**Task statement**
In the records that follow, the lines from the one containing "Subscribe to our newsletter" to the one containing "info@puzzlepoint.eu", inclusive, are to be given again exactly.

**Material provided**
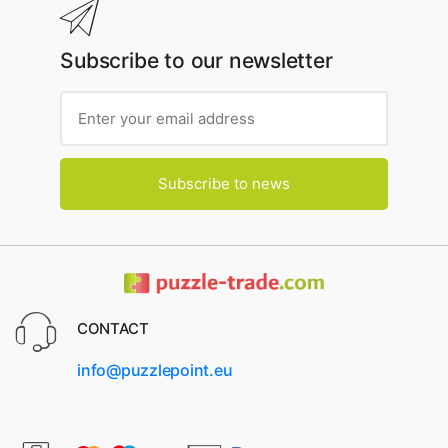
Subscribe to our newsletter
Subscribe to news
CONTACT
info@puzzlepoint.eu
--
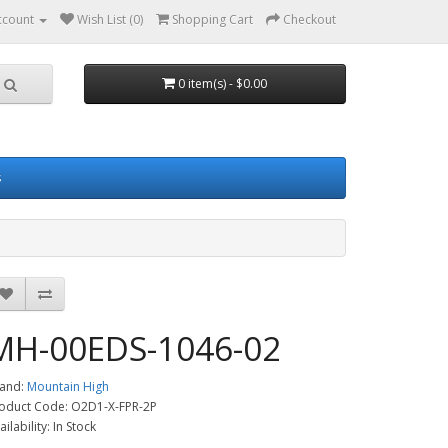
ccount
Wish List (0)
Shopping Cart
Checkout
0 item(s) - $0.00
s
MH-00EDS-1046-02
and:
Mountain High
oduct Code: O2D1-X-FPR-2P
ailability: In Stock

**Answer space**
Subscribe to our newsletter
Subscribe to news
CONTACT
info@puzzlepoint.eu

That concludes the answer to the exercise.